News!
- HW0 is grades are released. Check Gradescope to see your score and any comments left on your submission. Regrade requests will open on 4/20 @ 10pm. They will remain open until 4/27 @ 10pm.
- HW1 is released. It is due 4/23 @ 11:59pm.
- HW2 is released. It is due 5/7 @ 11:59pm.
Course Logistics
- Staff: See the Staff Info page for information about the staff
- Lecture time and place: MWF 9:30 -- 10:20am, CSE2 (Gates) G20
About the Course, Prerequisites and Grading
Machine learning explores the study and construction of algorithms that can learn from historical data and make inferences about future outcomes.
This study is a marriage of algorithms, computation, and statistics so this class will be have healthy doses of each.

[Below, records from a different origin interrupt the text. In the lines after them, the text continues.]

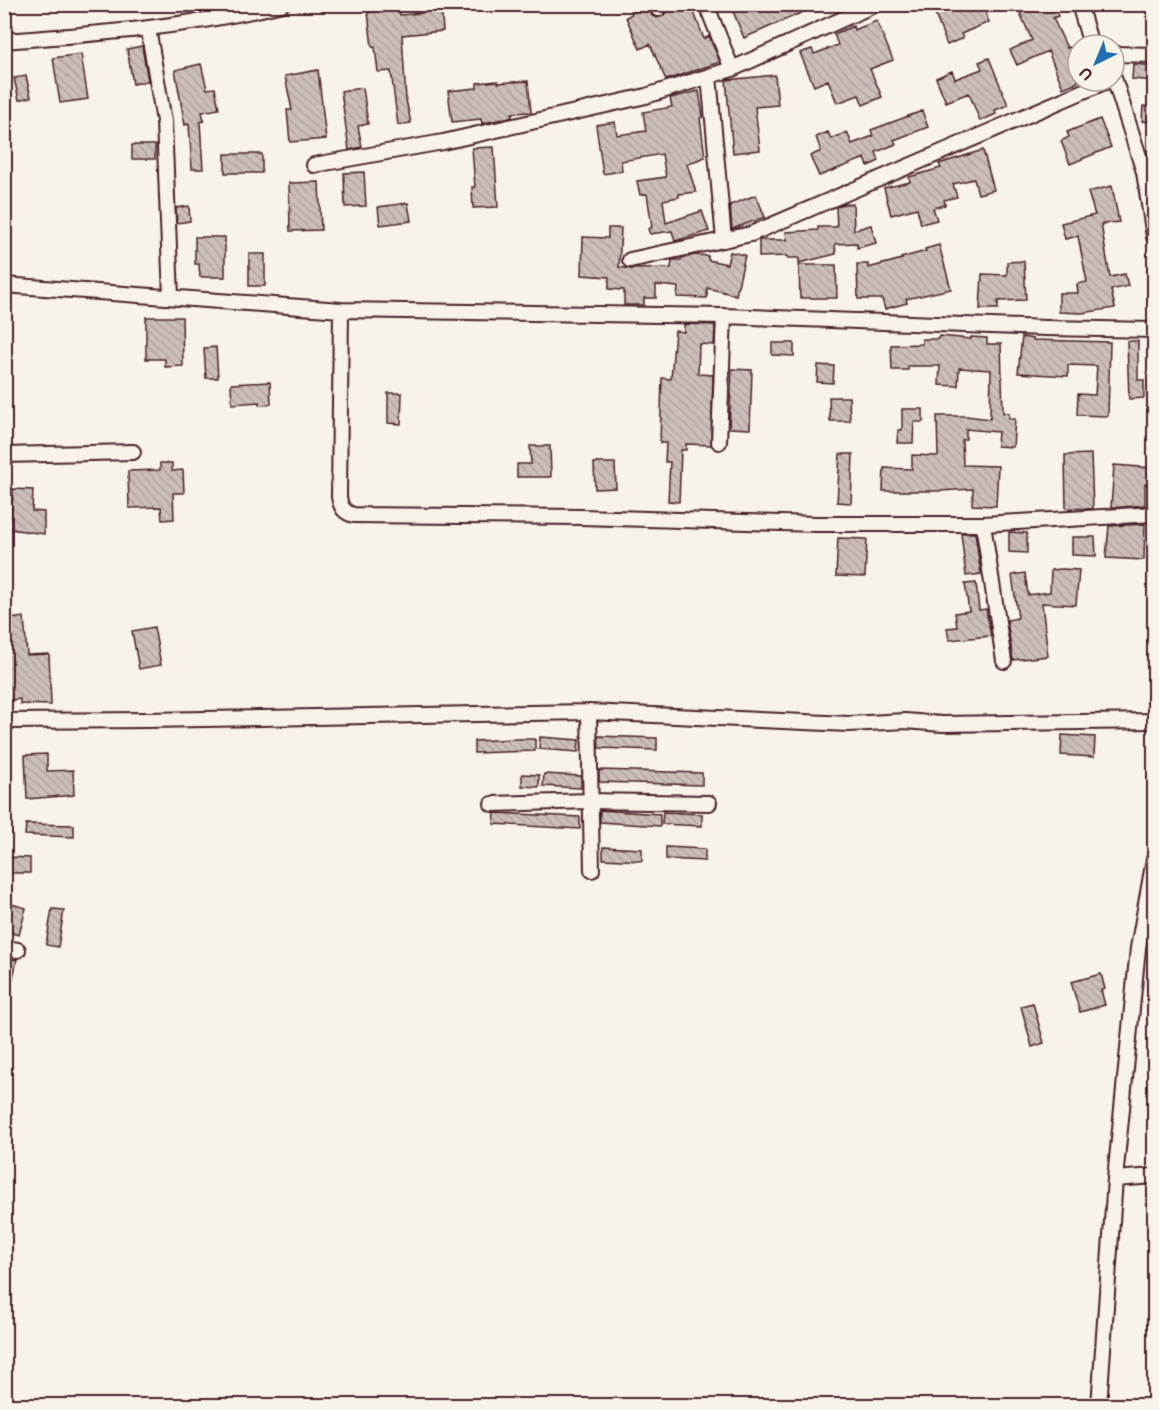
<svg xmlns="http://www.w3.org/2000/svg" width="1159" height="1410" viewBox="0 0 1159 1410" font-family="'Balsamiq Sans',sans-serif">
<defs>
<pattern id="building-back-hatch" width="6" height="6" patternUnits="userSpaceOnUse" patternTransform="scale(1.5)"><rect width="6" height="6" fill="#ccbfb9"/><path d="M-1 5l2 2M0 0l6 6M5-1l2 2" fill="none" stroke="#b1a49f"/></pattern>
</defs>
<rect width="100%" height="100%" fill="#f7f3e8"/>
<filter id="ink" filterUnits="userSpaceOnUse"><feTurbulence type="fractalNoise" baseFrequency=".0167" numOctaves="2"/><feDisplacementMap in="SourceGraphic" scale="12" xChannelSelector="R" yChannelSelector="G"/><feConvolveMatrix kernelMatrix="1 2 1 2 8 2 1 2 1" color-interpolation-filters="sRGB"/></filter>
<g filter="url(#ink)">
<path fill="url(#building-back-hatch)" stroke="#4a1f2b" stroke-width="1.5" d="M422,4H441L443,31L402,35L406,100L411,123L398,125L391,71L378,72L375,47H372L368,12L399,9L400,15L422,13Z
M628,4H647L652,16L657,18L665,14L666,4H691L704,39L709,36L720,62L666,80L650,44L640,49L626,17L632,14Z
M730,4H819V5L744,38Z
M931,4H982L989,22L961,34L963,38L947,45Z
M1016,4H1052L1058,16L1053,18L1067,48L1070,47L1078,66V82L1063,88L1048,51L1017,65L1010,50L1032,40Z
M877,21L893,60L870,69L882,97L863,105L859,95L837,103L828,80L814,86L800,53L812,49L814,54L838,45L834,34L853,26L854,30Z
M142,46L148,81L133,84L127,49Z
M81,54L88,99L60,103L53,58Z
M989,58L1008,105L995,110L996,114L980,121L969,93L946,102L936,78L952,71L955,79L982,69L979,62Z
M201,64L207,89L215,88L219,109L202,112L204,121L200,122L203,169H192L189,124L185,125L175,70Z
M1133,64L1155,66V81L1132,79Z
M318,70L326,139L290,142L287,110H292L285,76Z
M775,75L778,105L755,107L760,150L733,153L726,80Z
M26,76L31,97L19,100L14,78Z
M498,81V83L528,81L531,112L512,113V117L484,123L482,124L481,119L452,122L448,91L477,88V83Z
M363,88L368,124L358,126L362,147L349,150L341,91Z
M699,91L703,117L700,118L705,157L687,164L696,192L679,194V197L663,200L666,223L702,211L709,231L675,241L672,231L650,234L648,229L652,227L647,194L640,195L637,181L666,177L662,154L621,161L622,171L603,174L596,125L615,122L617,135L646,131L643,112L672,107L670,98Z
M1143,106L1155,107V123L1142,121Z
M922,111L928,127L894,140L896,144L876,152L879,161L868,166L865,158L819,176L810,156L821,151L816,137L828,132L831,139L847,132L852,144L873,136L871,130Z
M1100,119L1111,147L1070,164L1061,141L1069,137L1067,132Z
M132,145H155V159H132Z
M494,147L498,207L473,208L472,187H475L472,148Z
M983,150L994,190L978,194L974,179L953,184L957,197L944,200L945,205L933,208L937,220L921,224L917,208L891,215L884,188L910,182L909,177L941,168L939,164Z
M225,154H262V173H225Z
M364,172L366,206L345,207L344,173Z
M319,182L321,230L290,231L289,183Z
M1112,186L1119,222L1101,224L1110,277L1125,274L1128,286L1111,290L1115,308L1082,313L1059,312V293H1078L1077,284L1087,282L1078,236L1065,239L1061,223L1095,215L1088,192Z
M756,195L765,217L732,229L730,205Z
M408,203L411,221L380,225L378,207Z
M843,204H853L854,230L871,225L876,243L857,248V243L835,244L836,254L799,263V258H788L787,256L759,257V240H787L786,232L818,230V227H837L836,207Z
M189,206L190,221L177,223L176,208Z
M608,228H621L619,267L631,269L671,268L672,260H681V258L695,255L708,256V260L727,264L730,252L745,255L736,295L707,288V298L677,297L678,287L656,285V298H644V305H624V290L609,289V277L582,275L583,237L608,238Z
M195,237H225V277H200L199,264H195Z
M939,245L951,289L906,299L907,303L885,309L882,299H858L857,264H868V268L902,259L901,258L926,251L925,249Z
M249,254H265V286H249Z
M1024,261L1026,300L998,301V309H980L982,274L1007,275V262Z
M799,265H836L837,298H800Z
M146,317H182L183,366L165,367V359H146Z
M684,324L715,325L714,345L699,344L698,374L713,375L711,445L686,444V450H681L679,502L668,501L670,462H665L666,443H660L662,378L671,379L675,331L684,332Z
M939,336L971,339V337L987,338V344H1001L1003,413H1009V419H1015L1013,447L997,446L998,432L966,429V439L962,440L963,465L998,466L996,506L972,505L973,489L939,491H883L884,468L912,469V455L938,456L937,416H966L990,419L991,370L959,368L958,386L939,385L940,366H908V370H892L891,345L922,344V339H938Z
M1022,337L1033,339V340L1110,342L1108,416L1077,415L1078,394L1095,395L1097,366L1068,365V376L1018,373Z
M1127,341H1138V380H1144V398L1129,399Z
M772,343H794V356L772,355Z
M216,347L218,378H206L204,348Z
M818,365L834,366L833,383L817,382Z
M732,369L752,370L750,429L729,428Z
M270,382L271,404L259,405V402L232,404L231,384Z
M388,393H402L401,424L388,423Z
M829,397H849L850,421H830Z
M902,409H923V422H914L913,443H897L898,430H902Z
M530,446H550L551,477H517V464H531Z
M840,454H853L851,503L837,502Z
M1091,454L1093,509L1066,508L1065,455Z
M160,463H172V471L183,470L184,493H173L174,519L162,520L161,507L129,508L128,471L160,470Z
M594,463H615L616,488L595,489Z
M1114,465L1153,468L1151,485L1145,484V505L1111,508Z
M13,489L33,490L32,511L44,512V534L10,529Z
M1145,524L1144,560L1106,558L1109,526Z
M1009,532L1027,533V553L1009,552Z
M961,533H975L981,574L966,576Z
M1072,537H1095L1096,556L1072,555Z
M838,538L867,539L865,577L836,576Z
M1062,569L1079,570L1076,605L1042,603L1048,656L1013,660L1007,620L1018,618L1012,575L1025,573L1028,595L1050,592L1051,570Z
M976,583L979,610L986,609L991,636L949,640L947,628L957,627L955,613L969,611L965,584Z
M24,617L27,655L49,654L51,705L20,704V699L4,701V620Z
M154,627L161,665L139,669L132,631Z
M1062,735L1095,737L1094,757L1061,755Z
M598,736L657,738V750L599,748Z
M540,737L579,740L578,752L539,749Z
M515,739H535V751L474,753V741Z
M47,754V771L73,770L74,795L27,799L25,755Z
M599,770L702,773V785L599,782Z
M522,774L539,775V787L522,786Z
M544,774L581,776V788L543,786Z
M600,810L660,814V826L600,822Z
M663,812L702,814V826L662,824Z
M495,813L580,817V829L494,824Z
M26,824L74,825V837L25,835Z
M603,847L642,849V861L603,859Z
M666,847L705,849V861L666,859Z
M7,857L30,858V873H6Z
M4,902L26,908L19,935L4,931Z
M52,909L64,910L58,947L46,945Z
M4,957L17,960L9,995H4Z
M1101,974L1105,989L1101,990L1105,1005L1080,1012L1071,982Z
M1033,1003L1044,1043L1032,1047L1021,1006Z"/>
<g fill="none" stroke-linecap="round" stroke-linejoin="round">
<defs>
<path id="street" d="M656,4L658,9
M706,4L732,69
M1079,4L1091,45
M148,28L164,121L171,297
M4,41C97,34 192,27 282,4
M1114,54L1154,55
M709,76L724,240
M1114,78L1144,172L1154,237
M314,165L443,142L646,96L732,69L876,4
M630,260L751,234L1107,81
M4,285L341,310L724,316L1046,328L1154,330
M341,310L339,497C341,508 344,512 353,515L581,517L816,524H983L1154,514
M719,442L724,316
M4,455L133,452
M983,524L1004,661
M589,712L592,870
M4,721L147,720L589,712L849,724L905,721L942,724L1154,721
M492,804L589,801L709,803
M4,948L18,950
M1115,1179L1154,1176
M1099,1406L1115,1179L1138,948L1154,859"/>
</defs>
<use href="#street" stroke="#4a1f2b" stroke-width="18"/>
<use href="#street" stroke="#f7f3e8" stroke-width="14"/>
</g>
</g>
<rect width="1159" height="1410" fill="none" stroke="#f7f3e8" stroke-width="24"/>
<rect x="12" y="12" width="1135" height="1386" fill="none" stroke="#4a1f2b" stroke-width="2" filter="url(#ink)"/>
<g transform="translate(1096 63) rotate(223)"><circle r="28" fill="#f7f3e8" stroke="#b29e9c" stroke-width="1.5"/>
<path d="M0-4.5L10 22L0 15L-10 22Z" fill="#1f6fb2"/>
<text y="-9" font-size="16" font-weight="bold" text-anchor="middle" fill="#4a1f2b">U</text>
</g>
</svg>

The goals of this course are to provide a thorough grounding in the fundamental methodologies and algorithms of machine learning.
Prerequisites: Students entering the class should be comfortable
with programming and should have a pre-existing working knowledge of
linear algebra (MATH 308), vector calculus (MATH 126), probability and
statistics (CSE 312/STAT390), and algorithms. For a brief refresher, we
recommend that you consult the linear algebra and statistics/probability
reference materials on the Textbooks page.
Grading: Your grade in the class will be based on 4 things.
- Homework Assignments: 5 homework assignments: HW0 (8%), HW1 (13%), HW2 (13%), HW3 (13%), HW4 (13%) worth a total of 60% of your grade.
- Midterm: 1 midterm exam worth 17% of your grade.
- Final: 1 final exam worth 20% of your grade.
- Section Participation: 3% of your grade. Section Participation can be accomplished by:
- Attending section in-person, and being an active participant (attempting the problems, asking questions if you're stuck, etc.—this doesn't require volunteering to answer questions a certain number of times).
We realize that there are going to be times this quarter where you may not be able to attend section. In the event you are unable to attend section for a given week, you may attempt the problems on your own and send your work to your section TA.
Steps to follow:
- On the section calendar, find the problems listed in that week's section and the section handout.
- Attempt the problems listed, and write up your solutions. These solutions should not take as long as a homework problem. We don't need perfect formatting (they don't even need to be correct!). We want to see that you've done your best on the problem.
- Send an email to your TA(s) with a copy of your solutions.
Note: To get credit for a section, you must email your TA(s) the problems by Sunday night at 11:59 PM (you cannot use late days on section problems).
Where to get help
- EdStem discussion board:
- Public/Anonymous Posts
- Questions like, "Is there a typo in the homework?", "What does this notation mean?", "Is this an accurate description of how this works?".
- Questions that are not of a personal nature should be posted to the discussion board.
- Private Posts
- Questions involving your own code should be posted privately to the EdStem discussion board, not office hours.
- Personal concerns (like "I was in the hospital", "Laptop was stolen").
- Course staff email cse446-staff@cs.washington.edu (only professors + admin TA):
- You do not need to email us to use one of the allowable late days, just go ahead and use it.
- Personal concerns (like "I was in the hospital", "Laptop was stolen") you aren't comfortable sharing with the entire staff. We highly recommend posting privately to EdStem if you are comfortable.
- Please direct all course-related inquiries to cse446-staff@cs.washington.edu or EdStem. Please do not email the instructors or TAs individually.
- TA office hours:
- Questions like, "How do I get started on problem 2?", "Am I on the right track?".
- We will not be able to give detailed code debugging help during office hours. It is too time-consuming for such a large class.
- Professor office hours:
- General conceptual understanding questions about the class, research or career advice.
- Questions about the homework are better suited to TA office hours.
- Gradescope should be used for all regrade requests.
- Submit anonymous feedback here.
Frequently Asked Questions
- I still have late days left. Can I use one for this assignment? Yes, and you do not need to email us about it. If you need to go over your 5 allowed late days and you have a reasonable excuse, you can email cse446-staff@cs.washington.edu to ask about it.
- I want to register but the class is full. Can I get an add code? Add codes are given out according to a centralized process organized by CSE. You can reach out to ugrad-adviser@cs.washington.edu or check out the following resources:
- What is the formula for curving the courses? Will it be posted? No. Curving each course will be based on an affine transformation of scores up to the discretion of the instructors alone and will not be publicly posted.